Man-Made Side Effects Add To Damage Done By Affliction
My husband was diagnosed with clinical depression in the fall of 1997 after a suicide attempt - his fourth in five months.
The diagnosis was a relief for me because he now had to go into the hospital where he would get help. He didn’t have a choice.
He pleaded with me not to let them take him. He feared they would “find out that I’m really crazy and they won’t let me go.”
Once he was in the hospital, however, he received great help with his illness, and it was a chance for me to rest, knowing he was safe.
When you don’t know what’s going to happen day to day, it takes its toll. I had watched as his weight dropped from 180 pounds to 130 in three months. After the suicide attempts began, I would get ill if his car wasn’t in the driveway when I got home from work. I would fear that he actually did it this time. I couldn’t go anywhere unless I took him with me.
So when he went on his medication and was going to counseling, it was a big relief.
But then it came time for him to go back to work as a carpenter at Whitworth College. He had some mixed feelings about it. Facing his co-workers would be awkward - many wild rumors were circulating, but he had been instructed not to talk to other employees on the job about his illness. Still, he loved his job and he was eager to be busy.
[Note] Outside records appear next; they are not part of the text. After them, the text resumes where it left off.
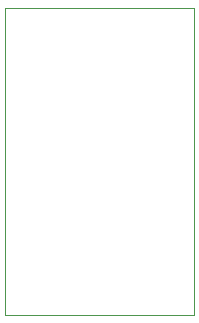
<source format=gbr>
%TF.GenerationSoftware,KiCad,Pcbnew,8.0.6*%
%TF.CreationDate,2024-11-22T12:10:13+00:00*%
%TF.ProjectId,AliceMini,416c6963-654d-4696-9e69-2e6b69636164,rev?*%
%TF.SameCoordinates,Original*%
%TF.FileFunction,Profile,NP*%
%FSLAX46Y46*%
G04 Gerber Fmt 4.6, Leading zero omitted, Abs format (unit mm)*
G04 Created by KiCad (PCBNEW 8.0.6) date 2024-11-22 12:10:13*
%MOMM*%
%LPD*%
G01*
G04 APERTURE LIST*
%TA.AperFunction,Profile*%
%ADD10C,0.100000*%
%TD*%
G04 APERTURE END LIST*
D10*
X0Y0D02*
X16000000Y0D01*
X16000000Y-26000000D01*
X0Y-26000000D01*
X0Y0D01*
M02*

</source>
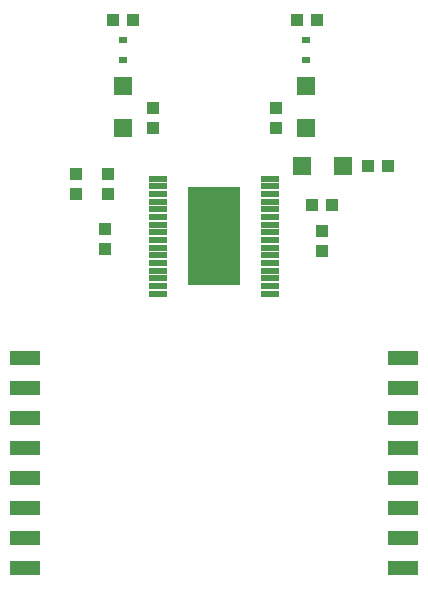
<source format=gtp>
G04 EAGLE Gerber RS-274X export*
G75*
%MOMM*%
%FSLAX34Y34*%
%LPD*%
%INSolderpaste Top*%
%IPPOS*%
%AMOC8*
5,1,8,0,0,1.08239X$1,22.5*%
G01*
%ADD10R,1.000000X1.100000*%
%ADD11R,1.100000X1.000000*%
%ADD12R,0.800000X0.600000*%
%ADD13R,1.500000X1.500000*%
%ADD14R,1.602800X0.475200*%
%ADD15R,4.445000X8.382000*%
%ADD16R,2.540000X1.270000*%


D10*
X196730Y376250D03*
X196730Y393250D03*
X194190Y346260D03*
X194190Y329260D03*
D11*
X218200Y523500D03*
X201200Y523500D03*
D10*
X378340Y344990D03*
X378340Y327990D03*
D11*
X369840Y366970D03*
X386840Y366970D03*
X356600Y523500D03*
X373600Y523500D03*
D12*
X209430Y506280D03*
X209430Y489280D03*
X364370Y506280D03*
X364370Y489280D03*
D13*
X364370Y467020D03*
X364370Y432020D03*
X209430Y467020D03*
X209430Y432020D03*
X360840Y399990D03*
X395840Y399990D03*
D10*
X416830Y399990D03*
X433830Y399990D03*
D11*
X234830Y449130D03*
X234830Y432130D03*
X170060Y393250D03*
X170060Y376250D03*
X338970Y449130D03*
X338970Y432130D03*
D14*
X239355Y389050D03*
X239355Y382550D03*
X239355Y376050D03*
X239355Y369550D03*
X239355Y363050D03*
X239355Y356550D03*
X239355Y350050D03*
X239355Y343550D03*
X239355Y337050D03*
X239355Y330550D03*
X239355Y324050D03*
X239355Y317550D03*
X239355Y311050D03*
X239355Y304550D03*
X239355Y298050D03*
X239355Y291550D03*
X334445Y291550D03*
X334445Y298050D03*
X334445Y304550D03*
X334445Y311050D03*
X334445Y317550D03*
X334445Y324050D03*
X334445Y330550D03*
X334445Y337050D03*
X334445Y343550D03*
X334445Y350050D03*
X334445Y356550D03*
X334445Y363050D03*
X334445Y369550D03*
X334445Y376050D03*
X334445Y382550D03*
X334445Y389050D03*
D15*
X286900Y340300D03*
D16*
X126880Y58910D03*
X126880Y135110D03*
X126880Y160510D03*
X126880Y84310D03*
X126880Y109710D03*
X126880Y185910D03*
X126880Y211310D03*
X126880Y236710D03*
X446880Y58910D03*
X446880Y84310D03*
X446880Y109710D03*
X446880Y135110D03*
X446880Y160510D03*
X446880Y185910D03*
X446880Y211310D03*
X446880Y236710D03*
M02*

</source>
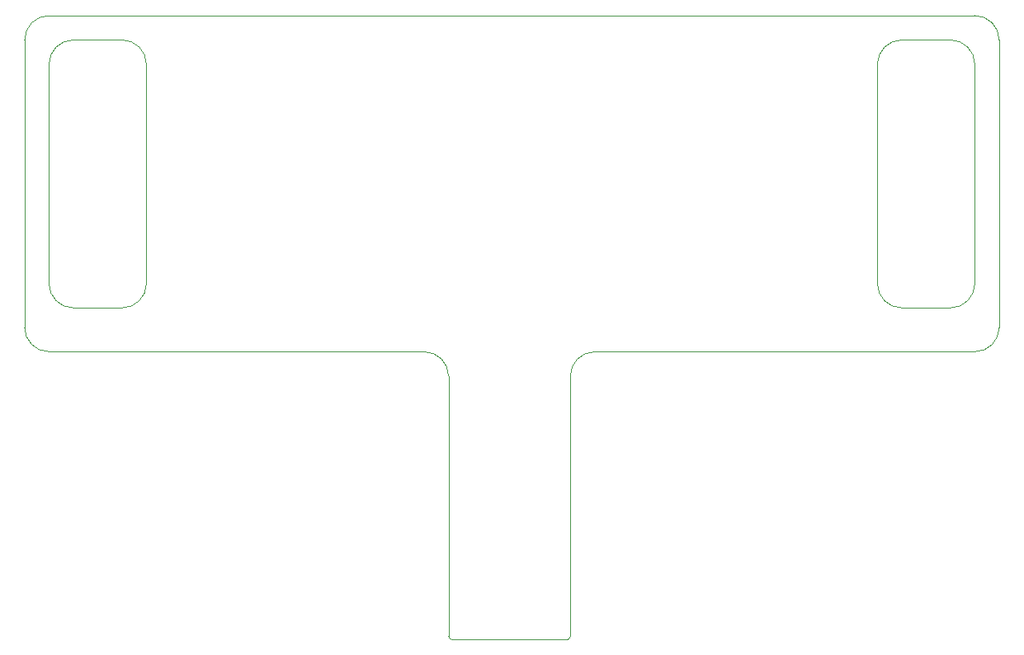
<source format=gbr>
%TF.GenerationSoftware,KiCad,Pcbnew,8.0.3-8.0.3-0~ubuntu23.10.1*%
%TF.CreationDate,2024-10-21T12:14:11-04:00*%
%TF.ProjectId,neck_electrode,6e65636b-5f65-46c6-9563-74726f64652e,rev?*%
%TF.SameCoordinates,Original*%
%TF.FileFunction,Profile,NP*%
%FSLAX46Y46*%
G04 Gerber Fmt 4.6, Leading zero omitted, Abs format (unit mm)*
G04 Created by KiCad (PCBNEW 8.0.3-8.0.3-0~ubuntu23.10.1) date 2024-10-21 12:14:11*
%MOMM*%
%LPD*%
G01*
G04 APERTURE LIST*
%TA.AperFunction,Profile*%
%ADD10C,0.050000*%
%TD*%
G04 APERTURE END LIST*
D10*
X138500000Y-94500000D02*
X100000000Y-94500000D01*
X197500000Y-62500000D02*
X197500000Y-92000000D01*
X156000000Y-94500000D02*
X195000000Y-94500000D01*
X100000000Y-60000000D02*
X195000000Y-60000000D01*
X97500000Y-92000000D02*
X97500000Y-62500000D01*
X107500000Y-62500000D02*
G75*
G02*
X110000000Y-65000000I0J-2500000D01*
G01*
X153500000Y-120000000D02*
X153500000Y-97000000D01*
X187500000Y-62500000D02*
X192500000Y-62500000D01*
X141000000Y-120000000D02*
X141000000Y-97000000D01*
X100000000Y-87500000D02*
X100000000Y-65000000D01*
X195000000Y-65000000D02*
X195000000Y-87500000D01*
X185000000Y-65000000D02*
G75*
G02*
X187500000Y-62500000I2500000J0D01*
G01*
X185000000Y-87500000D02*
X185000000Y-65000000D01*
X192500000Y-90000000D02*
X187500000Y-90000000D01*
X192500000Y-62500000D02*
G75*
G02*
X195000000Y-65000000I0J-2500000D01*
G01*
X102500000Y-90000000D02*
G75*
G02*
X100000000Y-87500000I0J2500000D01*
G01*
X97500000Y-62500000D02*
G75*
G02*
X100000000Y-60000000I2500000J0D01*
G01*
X110000000Y-87500000D02*
G75*
G02*
X107500000Y-90000000I-2500000J0D01*
G01*
X107500000Y-90000000D02*
X102500000Y-90000000D01*
X100000000Y-65000000D02*
G75*
G02*
X102500000Y-62500000I2500000J0D01*
G01*
X138500000Y-94500000D02*
G75*
G02*
X141000000Y-97000000I0J-2500000D01*
G01*
X110000000Y-65000000D02*
X110000000Y-87500000D01*
X195000000Y-60000000D02*
G75*
G02*
X197500000Y-62500000I0J-2500000D01*
G01*
X195000000Y-87500000D02*
G75*
G02*
X192500000Y-90000000I-2500000J0D01*
G01*
X187500000Y-90000000D02*
G75*
G02*
X185000000Y-87500000I0J2500000D01*
G01*
X197500000Y-92000000D02*
G75*
G02*
X195000000Y-94500000I-2500000J0D01*
G01*
X100000000Y-94500000D02*
G75*
G02*
X97500000Y-92000000I0J2500000D01*
G01*
X102500000Y-62500000D02*
X107500000Y-62500000D01*
X153500000Y-97000000D02*
G75*
G02*
X156000000Y-94500000I2500000J0D01*
G01*
%TO.C,J1*%
X141000000Y-123700000D02*
X141000000Y-120000000D01*
X153200000Y-124000000D02*
X141300000Y-124000000D01*
X153500000Y-123700000D02*
X153500000Y-120000000D01*
X141300000Y-124000000D02*
G75*
G02*
X141000000Y-123700000I0J300000D01*
G01*
X153500000Y-123700000D02*
G75*
G02*
X153200000Y-124000000I-300000J0D01*
G01*
%TD*%
M02*

</source>
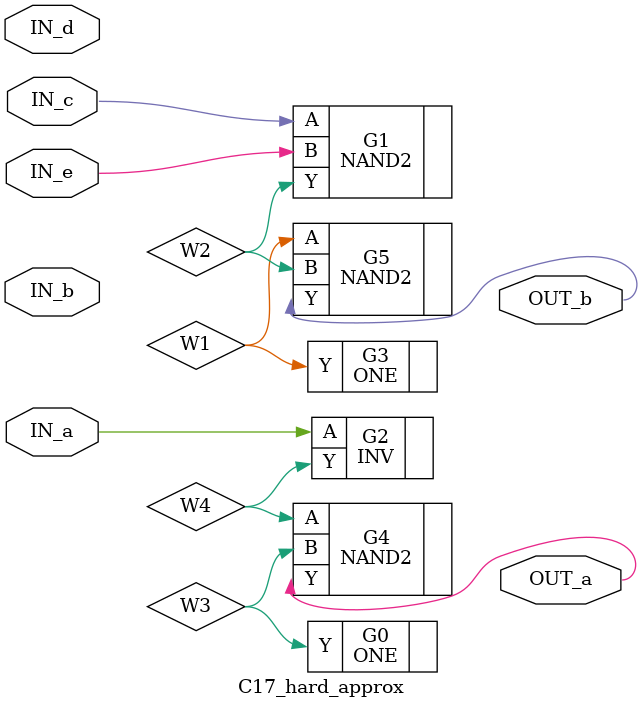
<source format=v>
module C17_hard_approx (
    IN_a, IN_b, IN_c, IN_d, IN_e, OUT_a, OUT_b );
  input  IN_a, IN_b, IN_c, IN_d, IN_e;
  output OUT_a, OUT_b ;
  wire W1, W2, W3, W4;
  
  INV     G2(.A(IN_a), .Y(W4));
  ONE     G0(.Y(W3));
  ONE     G3(.Y(W1));
  NAND2   G1(.A(IN_c), .B(IN_e), .Y(W2));    
  NAND2   G4(.A(W4), .B(W3), .Y(OUT_a));
  NAND2   G5(.A(W1), .B(W2), .Y(OUT_b));


endmodule
</source>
Just as our world started to come back to normal, he was fired.
The school said the termination was because of misconduct, but its timing, coming so soon after his diagnosis with clinical depression, makes me think otherwise. The state Employment Security Department reviewed his case and ruled that there was no misconduct.
It had been hard for my husband to confront his illness and get help for it in the first place. Mental illness has a stigma that makes people who suffer from it fear for their jobs. Based on my husband’s experience, we know why.
Luckily, he was offered another job from someone who knew of his clinical depression. He’s doing well, learning a lot about welding, and he feels appreciated.
My husband takes his medication faithfully every day. He knows he can’t go off it at present.
Our life can still be a struggle sometimes but it’s a lot better than it was a year ago, before he learned that getting help is a sign of strength, not of weakness.